For some reason I remembered the name of your blog from the one time you showed it to us in order to read something you had written. Don't ask me why, but I think it was the clever "tuck-everlasting" part. Good book.

That's part one.

Part two is the fact that I'm 12 time zones away from you right now. In the middle of Siberia. (Did you see that part coming?) I'm serving in the Russia, Yekaterinburg mission, and have been out about a year.

I wont bore you with the strange reaction I got for "visiting an old teacher's blog to write him a quick note" permission... but you'd have wished you'd been there.

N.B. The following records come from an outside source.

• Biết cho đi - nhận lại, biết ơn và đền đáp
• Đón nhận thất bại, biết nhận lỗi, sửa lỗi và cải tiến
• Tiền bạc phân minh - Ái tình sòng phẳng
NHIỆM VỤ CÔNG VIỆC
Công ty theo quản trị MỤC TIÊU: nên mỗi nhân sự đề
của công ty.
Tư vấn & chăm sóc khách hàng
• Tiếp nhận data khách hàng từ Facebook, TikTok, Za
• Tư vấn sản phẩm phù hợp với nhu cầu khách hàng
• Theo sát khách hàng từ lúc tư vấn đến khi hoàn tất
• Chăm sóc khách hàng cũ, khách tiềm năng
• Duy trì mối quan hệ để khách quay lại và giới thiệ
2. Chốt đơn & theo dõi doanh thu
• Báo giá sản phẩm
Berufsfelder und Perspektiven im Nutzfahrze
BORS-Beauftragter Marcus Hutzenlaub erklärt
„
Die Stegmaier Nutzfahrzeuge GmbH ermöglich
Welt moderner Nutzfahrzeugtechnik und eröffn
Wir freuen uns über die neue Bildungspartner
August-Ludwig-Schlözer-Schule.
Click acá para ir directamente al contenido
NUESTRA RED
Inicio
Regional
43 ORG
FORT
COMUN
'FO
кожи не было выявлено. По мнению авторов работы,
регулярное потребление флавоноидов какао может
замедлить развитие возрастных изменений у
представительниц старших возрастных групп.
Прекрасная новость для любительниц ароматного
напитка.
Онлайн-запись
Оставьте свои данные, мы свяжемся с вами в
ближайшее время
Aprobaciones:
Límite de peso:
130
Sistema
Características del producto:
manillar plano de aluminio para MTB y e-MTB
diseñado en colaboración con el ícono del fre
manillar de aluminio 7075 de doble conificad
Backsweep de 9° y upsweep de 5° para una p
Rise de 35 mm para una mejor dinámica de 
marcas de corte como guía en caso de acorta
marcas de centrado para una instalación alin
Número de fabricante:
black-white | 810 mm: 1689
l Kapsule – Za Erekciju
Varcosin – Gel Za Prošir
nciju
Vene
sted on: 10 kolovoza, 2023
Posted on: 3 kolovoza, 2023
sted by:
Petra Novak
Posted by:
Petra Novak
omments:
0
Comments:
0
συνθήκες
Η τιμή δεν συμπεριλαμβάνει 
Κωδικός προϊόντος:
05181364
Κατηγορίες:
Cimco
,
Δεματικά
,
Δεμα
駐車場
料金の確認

I just wanted to drop a hello (because I randomly remembered you), and to tell you that I'm really grateful for your class. Not that it was life-changing or anything -- I always loved writing -- but because it was so... your personality. It was fun. It made writing come alive and be exciting.

Like you, my letters home each week are kind of my writing tablet, which doesn't always feel like enough, but which has certainly been fun. I think I remember you saying that's how it was for you, anyway.

I just wanted to say hi. If you ever get a chance to drop me a hello, my email is: tayfinch@gmail.com. It's totally Mozjna, no worries. (allowed)


Cheers!
Старейшина Тэйлор Финч
[Elder] Taylor Finch

PS: This isn't the BEST way to help you remember me, but I was the one you had to call to make sure I had emailed my homework to you. I had trouble all semester with my email, and you had to double check.

PPS: I was also the one who put our "Tucker's Tender Lumplings" compilation on the net.